Более того, объяснение, данное Хрущевым тем преступлениям, которые он признал, — болезненная подозрительность Сталина — скрывает наиболее характерный аспект тоталитарного террора, заключающийся в том, что его развязывают, когда уничтожена всякая организованная оппозиция и тоталитарный правитель знает, что ему уже нечего опасаться. Это особенно верно относительно того, что происходило в России. Сталин начал свои гигантские чистки не в 1928 г., когда признал, что «у нас есть внутренние враги», и когда действительно имел основания чего-то бояться (он знал, что Бухарин сравнивал его с Чингисханом и что тот был убежден: политика Сталина «вела страну к голоду, разрухе и полицейскому режиму»), [6] а в 1934 г., когда все бывшие оппозиционеры «признали свои ошибки» и сам Сталин на XVII съезде партии, названном им также «съездом победителей», заявил: «…на этом съезде — и доказывать нечего, да, пожалуй — и бить некого».[7] Нет никакого сомнения ни в сенсационном характере, ни в решающем политическом значении XX съезда партии для Советской России и для коммунистического движения в целом. Однако это именно политическое значение; свет, который проливают официальные источники после сталинской поры на то, что происходило в предшествующий период, это не свет правды.

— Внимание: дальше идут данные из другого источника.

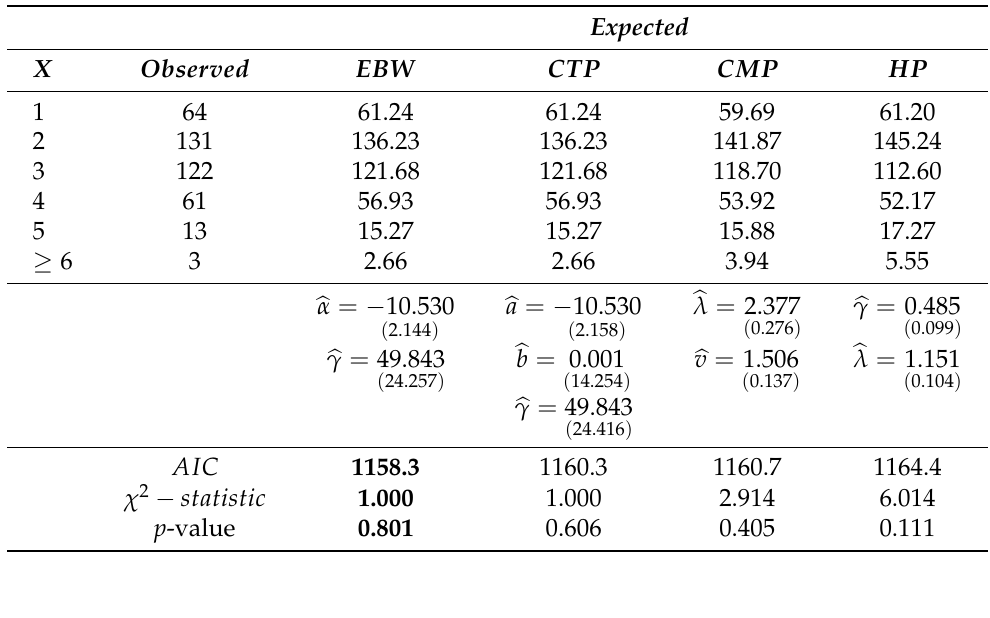
Table 7. Parameter estimates, standard errors (in parenthesis), observed and expected frequencies, AIC and χ 2 test for fits to data about the word length of a Turkish poem.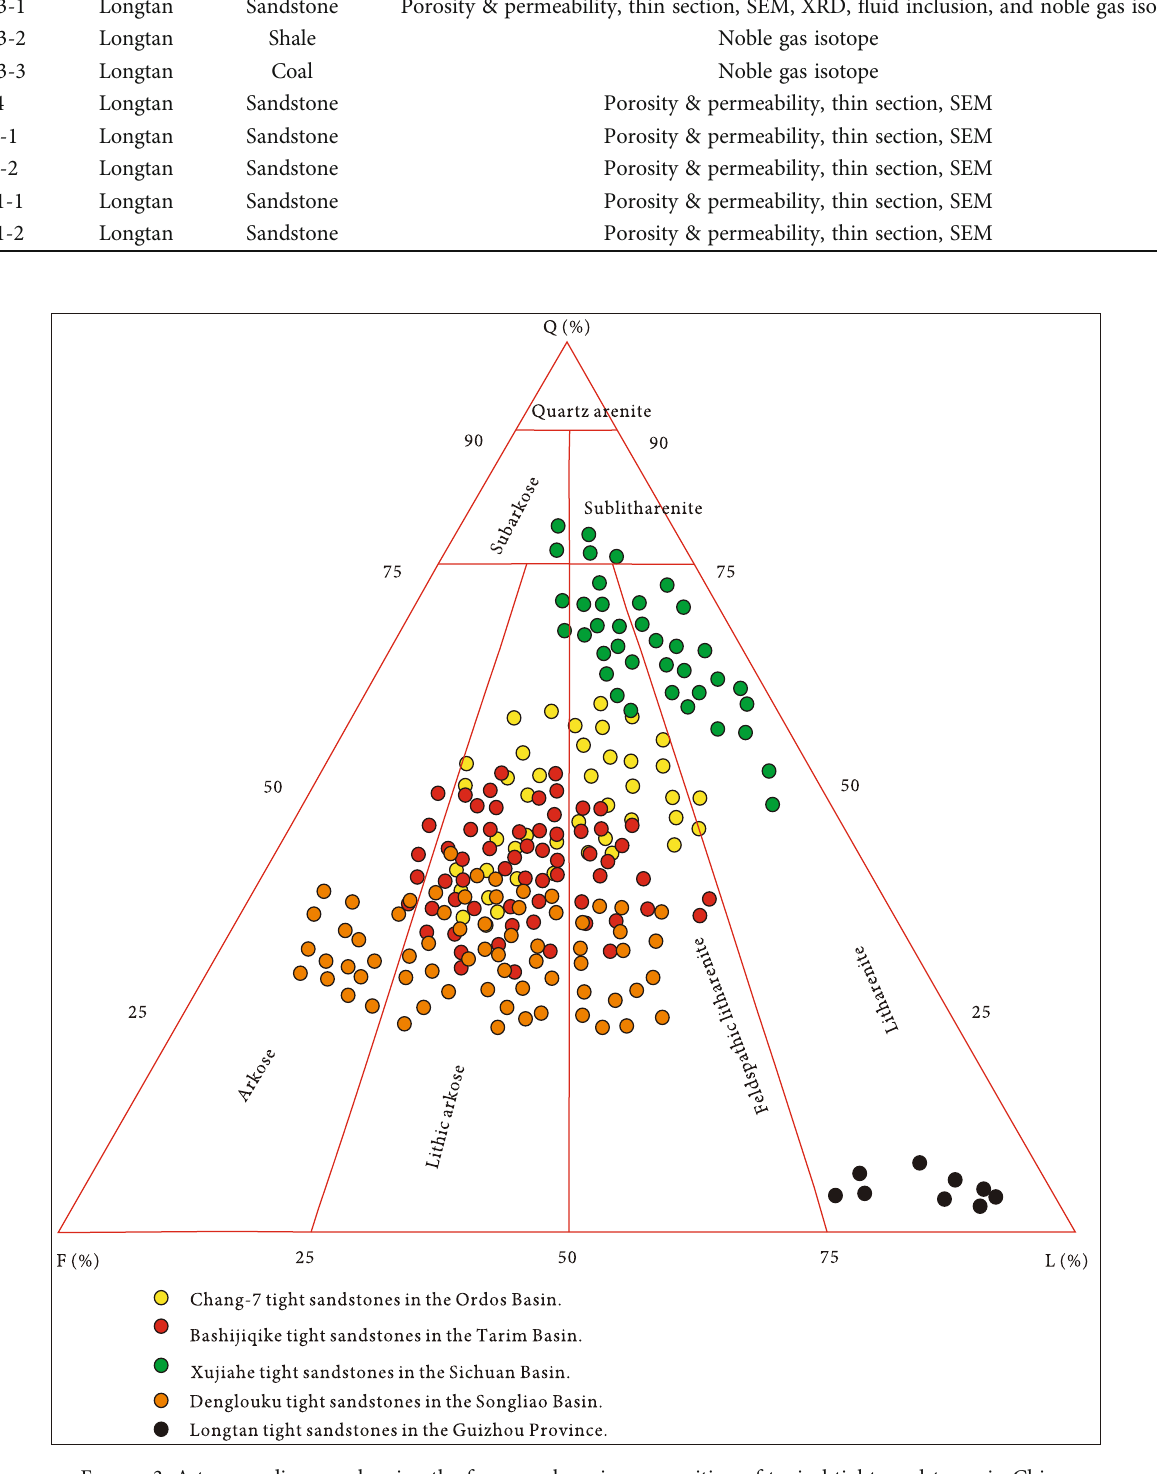
Figure 3: A ternary diagram showing the framework-grain composition of typical tight sandstones in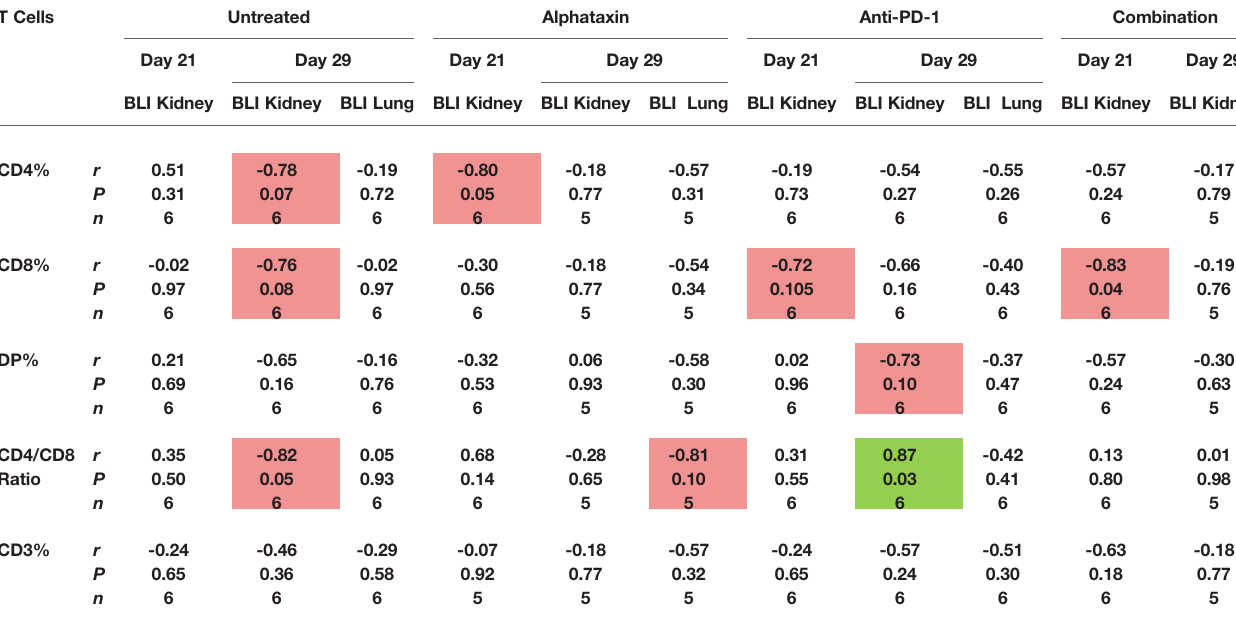
Red boxes represent negative correlations, green boxes represent positive correlations, and white boxes represent no correlation. The values depicted within each box represent correlation coef fi cients (r, top row), signi fi cance (P, middle row), and number of observations (n, bottom row). Values were normally distributed, and correlations were determined using PearsonProductMomentanalysis.WhilesomePvalues(0.05<P<0.1)couldnotbeinterpretedasstatisticallysigni fi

Если говорить о нашем знании сталинской эпохи, то публикация Файнсодом смоленского архива, которую я уже упоминала, остается, несомненно, самой важной публикацией, и очень жаль, что за этой первой, во многом случайной, выборкой до сих пор не последовали более обширные публикации данного материала. Судя по книге Файнсода, мы можем многое узнать о борьбе Сталина за власть в период середины 20-х годов: нам сейчас известно, насколько шатким было положение партии,[8] причем не только потому, что дух открытой оппозиции преобладал в стране, но и в силу того, что партию разъедали коррупция и пьянство; отчетливо выраженный антисемитизм сопровождал почти все требования либерализации;[9] движение за коллективизацию и раскулачивание, начавшееся после 1928 г., в действительности прервало нэп — новую экономическую политику Ленина, а вместе с этим прервало начавшееся примирение между народом и его правительством;[10] этим мерам яростно и единодушно сопротивлялся весь класс крестьянства, решивший, что «лучше не родиться, чем вступить в колхоз»,[11] и не соглашавшийся быть разделенным на богатых, середняков и бедняков для того, чтобы его подняли против кулаков — [12] «есть кто-то, кто хуже этих кулаков и кто думает только о том, чтобы затравить людей»;[13] ситуация была не намного лучше в городах, где рабочие отказывались сотрудничать с профсоюзами, находившимися под контролем партии, и называли представителей руководства «отъевшимися чертями», «лживыми паразитами» и т. п.[14]